■ **PROVIDED ENTRIES**
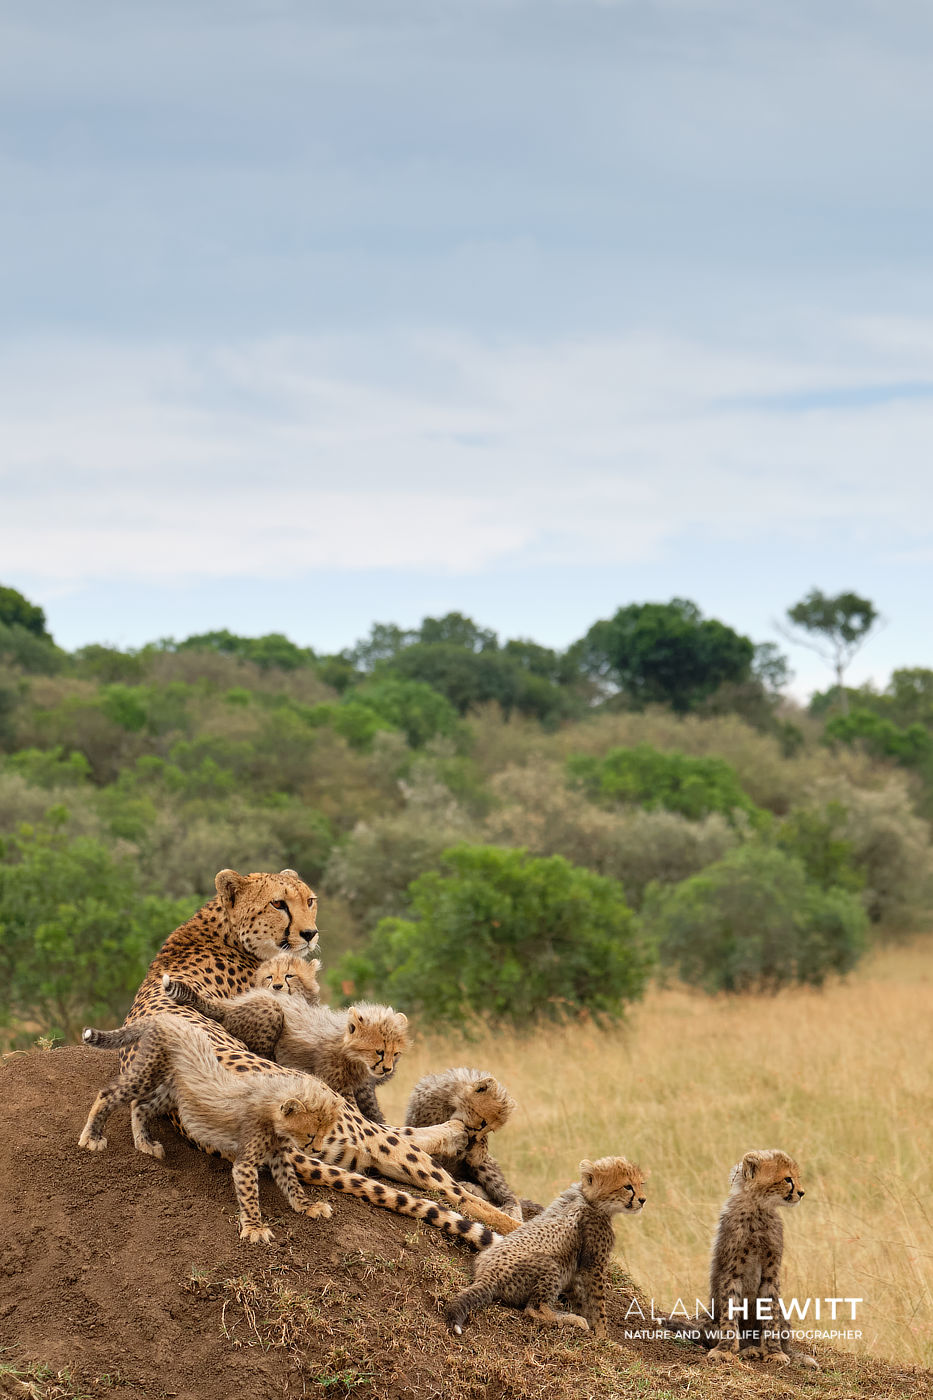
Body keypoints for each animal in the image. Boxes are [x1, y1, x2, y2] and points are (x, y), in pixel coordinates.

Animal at [79, 1016, 342, 1244]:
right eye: (310, 1135)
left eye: (324, 1134)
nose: (317, 1151)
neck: (271, 1108)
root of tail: (167, 1018)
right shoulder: (245, 1163)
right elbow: (250, 1195)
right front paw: (254, 1228)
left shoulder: (277, 1154)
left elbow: (291, 1182)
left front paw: (307, 1206)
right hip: (146, 1075)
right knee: (109, 1094)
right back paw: (91, 1137)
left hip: (171, 1093)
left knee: (140, 1106)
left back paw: (144, 1143)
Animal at [404, 1067, 525, 1222]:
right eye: (483, 1123)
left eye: (491, 1129)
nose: (474, 1140)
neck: (451, 1101)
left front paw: (478, 1150)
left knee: (506, 1192)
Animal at [446, 1155, 647, 1337]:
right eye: (628, 1186)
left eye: (641, 1184)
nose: (643, 1200)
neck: (588, 1199)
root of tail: (486, 1276)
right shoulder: (595, 1263)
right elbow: (598, 1301)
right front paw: (602, 1333)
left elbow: (580, 1295)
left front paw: (588, 1318)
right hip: (550, 1265)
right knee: (534, 1310)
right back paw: (572, 1319)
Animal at [659, 1149, 818, 1369]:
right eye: (788, 1179)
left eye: (796, 1178)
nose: (802, 1192)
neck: (758, 1208)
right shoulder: (731, 1272)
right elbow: (730, 1314)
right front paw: (725, 1351)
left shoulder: (771, 1274)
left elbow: (770, 1316)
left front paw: (774, 1352)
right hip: (709, 1317)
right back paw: (748, 1350)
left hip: (784, 1315)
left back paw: (791, 1355)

■ **PROMPT**
Reproduce every record above exactly, but leave out the pictures.

■ **ANSWER AREA**
Body keypoints for each animal in the image. Boxes are [x1, y1, x2, y2] and points are (x, y), in pixel coordinates.

Animal at [79, 1016, 342, 1244]:
right eye: (310, 1135)
left eye: (324, 1134)
nose: (317, 1151)
neck: (271, 1108)
root of tail: (167, 1018)
right shoulder: (245, 1163)
right elbow: (250, 1195)
right front paw: (254, 1228)
left shoulder: (277, 1154)
left elbow: (291, 1182)
left front paw: (307, 1206)
right hip: (146, 1075)
right knee: (109, 1094)
right back paw: (91, 1137)
left hip: (171, 1093)
left knee: (140, 1106)
left back paw: (144, 1143)
Animal at [404, 1067, 525, 1222]:
right eye: (483, 1123)
left eye: (491, 1129)
nose: (474, 1140)
neck: (451, 1101)
left front paw: (478, 1150)
left knee: (506, 1192)
Animal at [446, 1155, 647, 1337]:
right eye: (628, 1186)
left eye: (641, 1184)
nose: (643, 1200)
neck: (588, 1199)
root of tail: (486, 1276)
right shoulder: (595, 1263)
right elbow: (598, 1301)
right front paw: (602, 1333)
left elbow: (580, 1295)
left front paw: (588, 1318)
right hip: (550, 1265)
right knee: (534, 1310)
right back paw: (572, 1319)
Animal at [659, 1149, 818, 1369]:
right eye: (788, 1179)
left eye: (796, 1178)
nose: (802, 1192)
neck: (758, 1208)
right shoulder: (731, 1272)
right elbow: (730, 1314)
right front paw: (725, 1351)
left shoulder: (771, 1274)
left elbow: (770, 1316)
left front paw: (774, 1352)
right hip: (709, 1317)
right back paw: (748, 1350)
left hip: (784, 1315)
left back paw: (791, 1355)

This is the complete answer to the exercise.